Page images and extracted text:
___

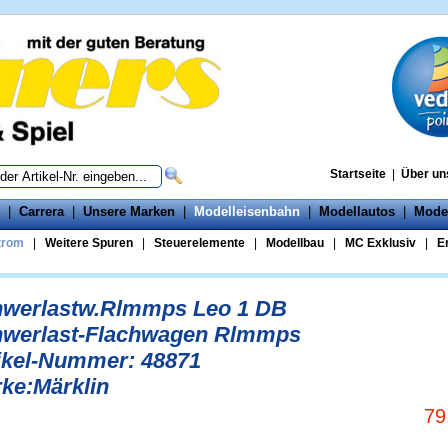
Startseite
|
Über un
|
Carrera
|
Unsere Marken
|
Modelleisenbahn
|
Modellautos
|
Mode
trom
|
Weitere Spuren
|
Steuerelemente
|
Modellbau
|
MC Exklusiv
|
Er
werlastw.Rlmmps Leo 1 DB
werlast-Flachwagen Rlmmps
ikel-Nummer: 48871
ke:Märklin
79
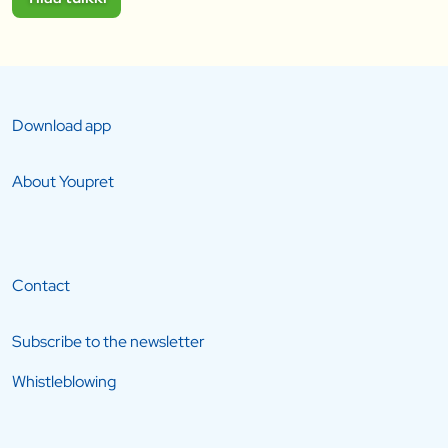
Download app
About Youpret
Contact
Subscribe to the newsletter
Whistleblowing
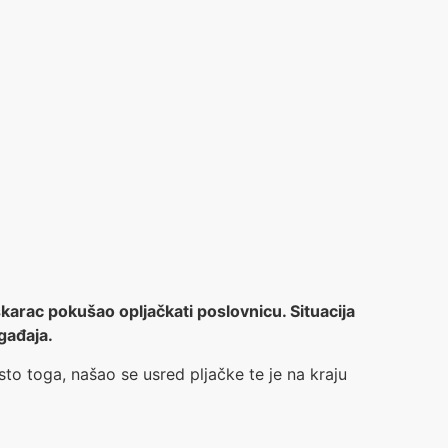
arac pokušao opljačkati poslovnicu. Situacija
gađaja.
o toga, našao se usred pljačke te je na kraju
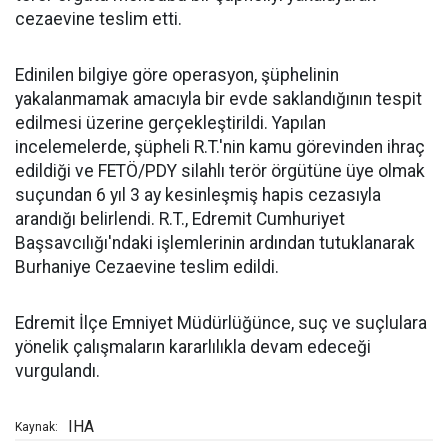
cezaevine teslim etti.
Edinilen bilgiye göre operasyon, şüphelinin
yakalanmamak amacıyla bir evde saklandığının tespit
edilmesi üzerine gerçekleştirildi. Yapılan
incelemelerde, şüpheli R.T.'nin kamu görevinden ihraç
edildiği ve FETÖ/PDY silahlı terör örgütüne üye olmak
suçundan 6 yıl 3 ay kesinleşmiş hapis cezasıyla
arandığı belirlendi. R.T., Edremit Cumhuriyet
Başsavcılığı'ndaki işlemlerinin ardından tutuklanarak
Burhaniye Cezaevine teslim edildi.
Edremit İlçe Emniyet Müdürlüğünce, suç ve suçlulara
yönelik çalışmaların kararlılıkla devam edeceği
vurgulandı.
IHA
Kaynak:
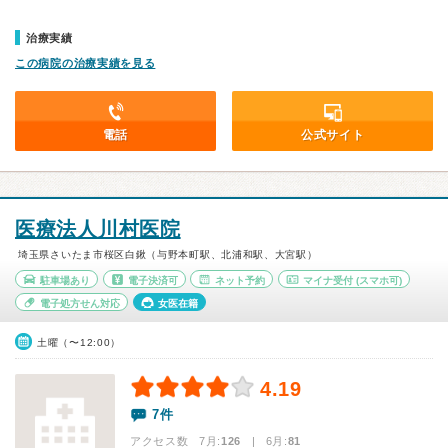
治療実績
この病院の治療実績を見る
電話
公式サイト
医療法人川村医院
埼玉県さいたま市桜区白鍬（与野本町駅、北浦和駅、大宮駅）
駐車場あり
電子決済可
ネット予約
マイナ受付
(スマホ可)
電子処方せん対応
女医在籍
土曜（〜12:00）
4.19
7件
アクセス数 7月:
126
| 6月:
81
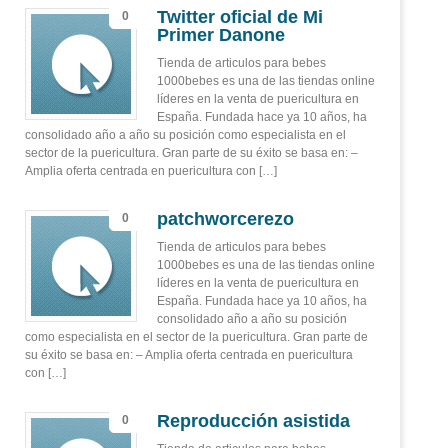
Twitter oficial de Mi
0
Primer Danone
Tienda de articulos para bebes
1000bebes es una de las tiendas online
líderes en la venta de puericultura en
España. Fundada hace ya 10 años, ha
consolidado año a año su posición como especialista en el
sector de la puericultura. Gran parte de su éxito se basa en: –
Amplia oferta centrada en puericultura con […]
patchworcerezo
0
Tienda de articulos para bebes
1000bebes es una de las tiendas online
líderes en la venta de puericultura en
España. Fundada hace ya 10 años, ha
consolidado año a año su posición
como especialista en el sector de la puericultura. Gran parte de
su éxito se basa en: – Amplia oferta centrada en puericultura
con […]
Reproducción asistida
0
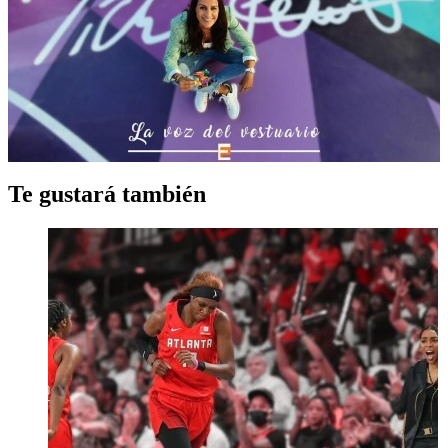
Te gustará también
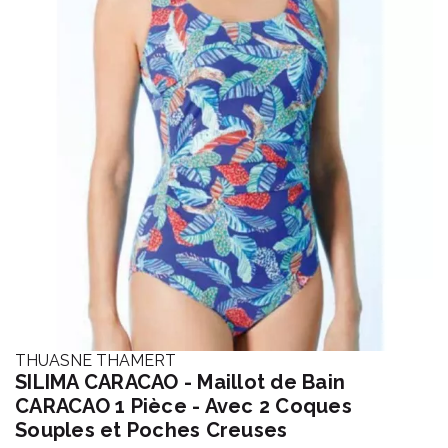
THUASNE THAMERT
SILIMA CARACAO - Maillot de Bain
CARACAO 1 Pièce - Avec 2 Coques
Souples et Poches Creuses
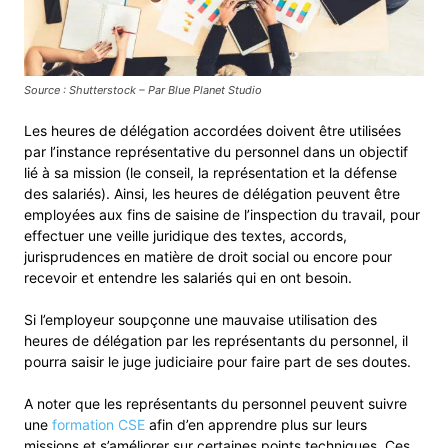
Source : Shutterstock – Par Blue Planet Studio
Les heures de délégation accordées doivent être utilisées
par l’instance représentative du personnel dans un objectif
lié à sa mission (le conseil, la représentation et la défense
des salariés). Ainsi, les heures de délégation peuvent être
employées aux fins de saisine de l’inspection du travail, pour
effectuer une veille juridique des textes, accords,
jurisprudences en matière de droit social ou encore pour
recevoir et entendre les salariés qui en ont besoin.
Si l’employeur soupçonne une mauvaise utilisation des
heures de délégation par les représentants du personnel, il
pourra saisir le juge judiciaire pour faire part de ses doutes.
A noter que les représentants du personnel peuvent suivre
une
formation CSE
afin d’en apprendre plus sur leurs
missions et s’améliorer sur certaines points techniques. Ces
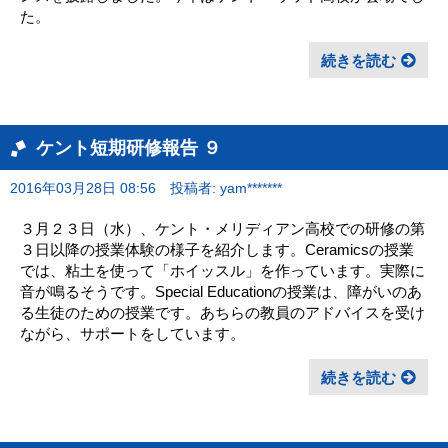
た。
続きを読む
ケント短期研修報告 ９
2016年03月28日 08:56
投稿者: yam*******
３月２３日（水）、ケント・メリディアン高校での研修の第
３日以降の授業体験の様子を紹介します。Ceramicsの授業
では、粘土を使って「ホイッスル」を作っています。実際に
音が鳴るそうです。Special Educationの授業は、障がいのあ
る生徒のための授業です。あちらの教員のアドバイスを受け
ながら、サポートをしています。
続きを読む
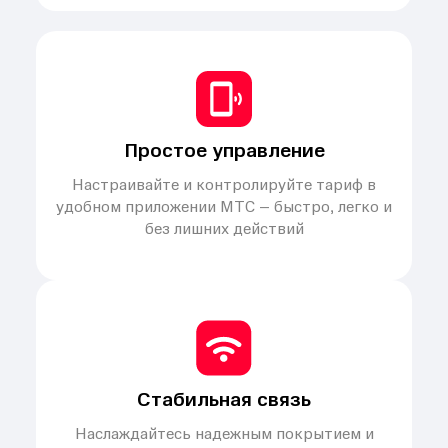
Простое управление
Настраивайте и контролируйте тариф в
удобном приложении МТС – быстро, легко и
без лишних действий
Стабильная связь
Наслаждайтесь надежным покрытием и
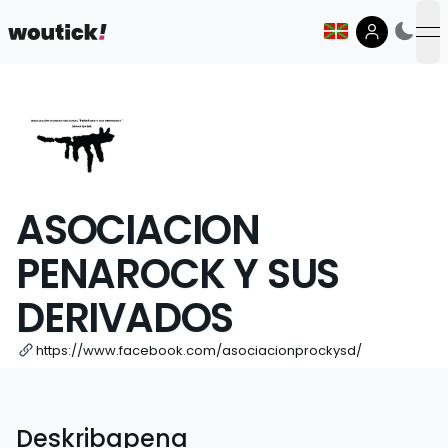
op
ASOCIACION
PENAROCK Y SUS
DERIVADOS
https://www.facebook.com/asociacionprockysd/
Deskribapena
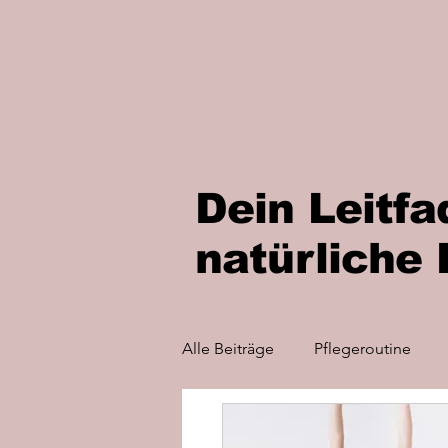
Dein Leitfa
natürliche
Alle Beiträge
Pflegeroutine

___

■ **Aim of the exercise**:
The pictures should be dropped, and every line above should be set down again exactly.

■ **Exercise solution**:
Startseite
|
Über un
|
Carrera
|
Unsere Marken
|
Modelleisenbahn
|
Modellautos
|
Mode
trom
|
Weitere Spuren
|
Steuerelemente
|
Modellbau
|
MC Exklusiv
|
Er
werlastw.Rlmmps Leo 1 DB
werlast-Flachwagen Rlmmps
ikel-Nummer: 48871
ke:Märklin
79
Download app
About Youpret
Contact
Subscribe to the newsletter
Whistleblowing
arac pokušao opljačkati poslovnicu. Situacija
gađaja.
o toga, našao se usred pljačke te je na kraju
cezaevine teslim etti.
Edinilen bilgiye göre operasyon, şüphelinin
yakalanmamak amacıyla bir evde saklandığının tespit
edilmesi üzerine gerçekleştirildi. Yapılan
incelemelerde, şüpheli R.T.'nin kamu görevinden ihraç
edildiği ve FETÖ/PDY silahlı terör örgütüne üye olmak
suçundan 6 yıl 3 ay kesinleşmiş hapis cezasıyla
arandığı belirlendi. R.T., Edremit Cumhuriyet
Başsavcılığı'ndaki işlemlerinin ardından tutuklanarak
Burhaniye Cezaevine teslim edildi.
Edremit İlçe Emniyet Müdürlüğünce, suç ve suçlulara
yönelik çalışmaların kararlılıkla devam edeceği
vurgulandı.
IHA
Kaynak:
治療実績
この病院の治療実績を見る
電話
公式サイト
医療法人川村医院
埼玉県さいたま市桜区白鍬（与野本町駅、北浦和駅、大宮駅）
駐車場あり
電子決済可
ネット予約
マイナ受付
(スマホ可)
電子処方せん対応
女医在籍
土曜（〜12:00）
4.19
7件
アクセス数 7月:
126
| 6月:
81
Twitter oficial de Mi
0
Primer Danone
Tienda de articulos para bebes
1000bebes es una de las tiendas online
líderes en la venta de puericultura en
España. Fundada hace ya 10 años, ha
consolidado año a año su posición como especialista en el
sector de la puericultura. Gran parte de su éxito se basa en: –
Amplia oferta centrada en puericultura con […]
patchworcerezo
0
Tienda de articulos para bebes
1000bebes es una de las tiendas online
líderes en la venta de puericultura en
España. Fundada hace ya 10 años, ha
consolidado año a año su posición
como especialista en el sector de la puericultura. Gran parte de
su éxito se basa en: – Amplia oferta centrada en puericultura
con […]
Reproducción asistida
0
Te gustará también
THUASNE THAMERT
SILIMA CARACAO - Maillot de Bain
CARACAO 1 Pièce - Avec 2 Coques
Souples et Poches Creuses
Source : Shutterstock – Par Blue Planet Studio
Les heures de délégation accordées doivent être utilisées
par l’instance représentative du personnel dans un objectif
lié à sa mission (le conseil, la représentation et la défense
des salariés). Ainsi, les heures de délégation peuvent être
employées aux fins de saisine de l’inspection du travail, pour
effectuer une veille juridique des textes, accords,
jurisprudences en matière de droit social ou encore pour
recevoir et entendre les salariés qui en ont besoin.
Si l’employeur soupçonne une mauvaise utilisation des
heures de délégation par les représentants du personnel, il
pourra saisir le juge judiciaire pour faire part de ses doutes.
A noter que les représentants du personnel peuvent suivre
une
formation CSE
afin d’en apprendre plus sur leurs
missions et s’améliorer sur certaines points techniques. Ces
た。
続きを読む
ケント短期研修報告 ９
2016年03月28日 08:56
投稿者: yam*******
３月２３日（水）、ケント・メリディアン高校での研修の第
３日以降の授業体験の様子を紹介します。Ceramicsの授業
では、粘土を使って「ホイッスル」を作っています。実際に
音が鳴るそうです。Special Educationの授業は、障がいのあ
る生徒のための授業です。あちらの教員のアドバイスを受け
ながら、サポートをしています。
続きを読む
Простое управление
Настраивайте и контролируйте тариф в
удобном приложении МТС – быстро, легко и
без лишних действий
Стабильная связь
Наслаждайтесь надежным покрытием и
op
ASOCIACION
PENAROCK Y SUS
DERIVADOS
https://www.facebook.com/asociacionprockysd/
Deskribapena
Dein Leitfa
natürliche
Alle Beiträge
Pflegeroutine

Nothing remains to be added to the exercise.